_EXTRACTED DATA_:

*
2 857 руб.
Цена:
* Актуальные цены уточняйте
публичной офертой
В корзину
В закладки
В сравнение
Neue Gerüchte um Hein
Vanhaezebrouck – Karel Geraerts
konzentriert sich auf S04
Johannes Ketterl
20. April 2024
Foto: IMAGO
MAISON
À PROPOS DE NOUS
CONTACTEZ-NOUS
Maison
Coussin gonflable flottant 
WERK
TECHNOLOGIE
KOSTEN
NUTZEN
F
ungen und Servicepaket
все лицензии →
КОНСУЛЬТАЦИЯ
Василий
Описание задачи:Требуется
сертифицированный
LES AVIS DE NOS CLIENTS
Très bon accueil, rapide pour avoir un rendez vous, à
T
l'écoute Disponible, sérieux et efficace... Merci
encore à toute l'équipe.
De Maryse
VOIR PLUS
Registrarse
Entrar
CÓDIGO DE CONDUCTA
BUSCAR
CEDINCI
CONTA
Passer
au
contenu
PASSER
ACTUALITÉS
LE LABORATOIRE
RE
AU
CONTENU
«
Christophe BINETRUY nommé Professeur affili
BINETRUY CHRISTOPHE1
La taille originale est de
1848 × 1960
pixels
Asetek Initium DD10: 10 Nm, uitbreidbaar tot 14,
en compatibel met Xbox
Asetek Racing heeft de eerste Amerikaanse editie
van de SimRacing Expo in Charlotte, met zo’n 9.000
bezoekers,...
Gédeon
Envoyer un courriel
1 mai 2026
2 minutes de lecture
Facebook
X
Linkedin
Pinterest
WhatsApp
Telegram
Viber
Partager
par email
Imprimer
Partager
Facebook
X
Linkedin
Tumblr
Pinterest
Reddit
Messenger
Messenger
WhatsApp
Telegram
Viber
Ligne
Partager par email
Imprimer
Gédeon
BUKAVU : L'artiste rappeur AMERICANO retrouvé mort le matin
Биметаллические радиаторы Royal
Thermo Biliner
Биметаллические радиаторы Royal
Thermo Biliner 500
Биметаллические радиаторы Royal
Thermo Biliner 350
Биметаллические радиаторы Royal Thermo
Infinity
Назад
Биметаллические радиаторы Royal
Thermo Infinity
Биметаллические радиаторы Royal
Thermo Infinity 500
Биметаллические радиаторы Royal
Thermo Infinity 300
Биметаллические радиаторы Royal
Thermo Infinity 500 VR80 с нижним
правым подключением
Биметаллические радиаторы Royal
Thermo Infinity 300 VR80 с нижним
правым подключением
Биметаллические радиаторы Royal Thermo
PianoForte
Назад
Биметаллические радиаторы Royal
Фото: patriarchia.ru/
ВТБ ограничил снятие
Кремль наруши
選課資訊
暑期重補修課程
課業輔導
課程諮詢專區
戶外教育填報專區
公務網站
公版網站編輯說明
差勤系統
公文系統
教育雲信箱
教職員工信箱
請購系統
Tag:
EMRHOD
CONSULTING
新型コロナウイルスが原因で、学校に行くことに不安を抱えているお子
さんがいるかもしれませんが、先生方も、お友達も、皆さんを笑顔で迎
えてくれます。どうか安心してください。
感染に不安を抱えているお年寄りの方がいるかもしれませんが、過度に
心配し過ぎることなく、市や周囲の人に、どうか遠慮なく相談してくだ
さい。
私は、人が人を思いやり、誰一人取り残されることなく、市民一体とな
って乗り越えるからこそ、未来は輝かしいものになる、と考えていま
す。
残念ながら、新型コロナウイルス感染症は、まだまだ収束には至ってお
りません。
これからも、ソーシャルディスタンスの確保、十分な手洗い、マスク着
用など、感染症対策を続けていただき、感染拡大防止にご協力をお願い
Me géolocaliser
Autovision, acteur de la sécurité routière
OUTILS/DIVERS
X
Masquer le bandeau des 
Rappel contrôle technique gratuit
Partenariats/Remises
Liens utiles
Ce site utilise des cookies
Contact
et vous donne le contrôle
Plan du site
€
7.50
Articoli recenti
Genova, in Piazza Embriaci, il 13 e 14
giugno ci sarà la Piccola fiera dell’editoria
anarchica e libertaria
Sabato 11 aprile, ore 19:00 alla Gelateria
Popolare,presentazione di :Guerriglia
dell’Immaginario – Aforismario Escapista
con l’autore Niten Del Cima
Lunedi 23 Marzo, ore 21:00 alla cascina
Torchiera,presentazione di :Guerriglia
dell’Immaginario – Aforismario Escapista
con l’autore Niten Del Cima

_WORK ITEM_:
Copy out all the items above again, putting "Вернуться" wherever "Назад" appears and changing nothing else.

_SOLUTION FOR THIS PROBLEM_:
*
2 857 руб.
Цена:
* Актуальные цены уточняйте
публичной офертой
В корзину
В закладки
В сравнение
Neue Gerüchte um Hein
Vanhaezebrouck – Karel Geraerts
konzentriert sich auf S04
Johannes Ketterl
20. April 2024
Foto: IMAGO
MAISON
À PROPOS DE NOUS
CONTACTEZ-NOUS
Maison
Coussin gonflable flottant 
WERK
TECHNOLOGIE
KOSTEN
NUTZEN
F
ungen und Servicepaket
все лицензии →
КОНСУЛЬТАЦИЯ
Василий
Описание задачи:Требуется
сертифицированный
LES AVIS DE NOS CLIENTS
Très bon accueil, rapide pour avoir un rendez vous, à
T
l'écoute Disponible, sérieux et efficace... Merci
encore à toute l'équipe.
De Maryse
VOIR PLUS
Registrarse
Entrar
CÓDIGO DE CONDUCTA
BUSCAR
CEDINCI
CONTA
Passer
au
contenu
PASSER
ACTUALITÉS
LE LABORATOIRE
RE
AU
CONTENU
«
Christophe BINETRUY nommé Professeur affili
BINETRUY CHRISTOPHE1
La taille originale est de
1848 × 1960
pixels
Asetek Initium DD10: 10 Nm, uitbreidbaar tot 14,
en compatibel met Xbox
Asetek Racing heeft de eerste Amerikaanse editie
van de SimRacing Expo in Charlotte, met zo’n 9.000
bezoekers,...
Gédeon
Envoyer un courriel
1 mai 2026
2 minutes de lecture
Facebook
X
Linkedin
Pinterest
WhatsApp
Telegram
Viber
Partager
par email
Imprimer
Partager
Facebook
X
Linkedin
Tumblr
Pinterest
Reddit
Messenger
Messenger
WhatsApp
Telegram
Viber
Ligne
Partager par email
Imprimer
Gédeon
BUKAVU : L'artiste rappeur AMERICANO retrouvé mort le matin
Биметаллические радиаторы Royal
Thermo Biliner
Биметаллические радиаторы Royal
Thermo Biliner 500
Биметаллические радиаторы Royal
Thermo Biliner 350
Биметаллические радиаторы Royal Thermo
Infinity
Вернуться
Биметаллические радиаторы Royal
Thermo Infinity
Биметаллические радиаторы Royal
Thermo Infinity 500
Биметаллические радиаторы Royal
Thermo Infinity 300
Биметаллические радиаторы Royal
Thermo Infinity 500 VR80 с нижним
правым подключением
Биметаллические радиаторы Royal
Thermo Infinity 300 VR80 с нижним
правым подключением
Биметаллические радиаторы Royal Thermo
PianoForte
Вернуться
Биметаллические радиаторы Royal
Фото: patriarchia.ru/
ВТБ ограничил снятие
Кремль наруши
選課資訊
暑期重補修課程
課業輔導
課程諮詢專區
戶外教育填報專區
公務網站
公版網站編輯說明
差勤系統
公文系統
教育雲信箱
教職員工信箱
請購系統
Tag:
EMRHOD
CONSULTING
新型コロナウイルスが原因で、学校に行くことに不安を抱えているお子
さんがいるかもしれませんが、先生方も、お友達も、皆さんを笑顔で迎
えてくれます。どうか安心してください。
感染に不安を抱えているお年寄りの方がいるかもしれませんが、過度に
心配し過ぎることなく、市や周囲の人に、どうか遠慮なく相談してくだ
さい。
私は、人が人を思いやり、誰一人取り残されることなく、市民一体とな
って乗り越えるからこそ、未来は輝かしいものになる、と考えていま
す。
残念ながら、新型コロナウイルス感染症は、まだまだ収束には至ってお
りません。
これからも、ソーシャルディスタンスの確保、十分な手洗い、マスク着
用など、感染症対策を続けていただき、感染拡大防止にご協力をお願い
Me géolocaliser
Autovision, acteur de la sécurité routière
OUTILS/DIVERS
X
Masquer le bandeau des 
Rappel contrôle technique gratuit
Partenariats/Remises
Liens utiles
Ce site utilise des cookies
Contact
et vous donne le contrôle
Plan du site
€
7.50
Articoli recenti
Genova, in Piazza Embriaci, il 13 e 14
giugno ci sarà la Piccola fiera dell’editoria
anarchica e libertaria
Sabato 11 aprile, ore 19:00 alla Gelateria
Popolare,presentazione di :Guerriglia
dell’Immaginario – Aforismario Escapista
con l’autore Niten Del Cima
Lunedi 23 Marzo, ore 21:00 alla cascina
Torchiera,presentazione di :Guerriglia
dell’Immaginario – Aforismario Escapista
con l’autore Niten Del Cima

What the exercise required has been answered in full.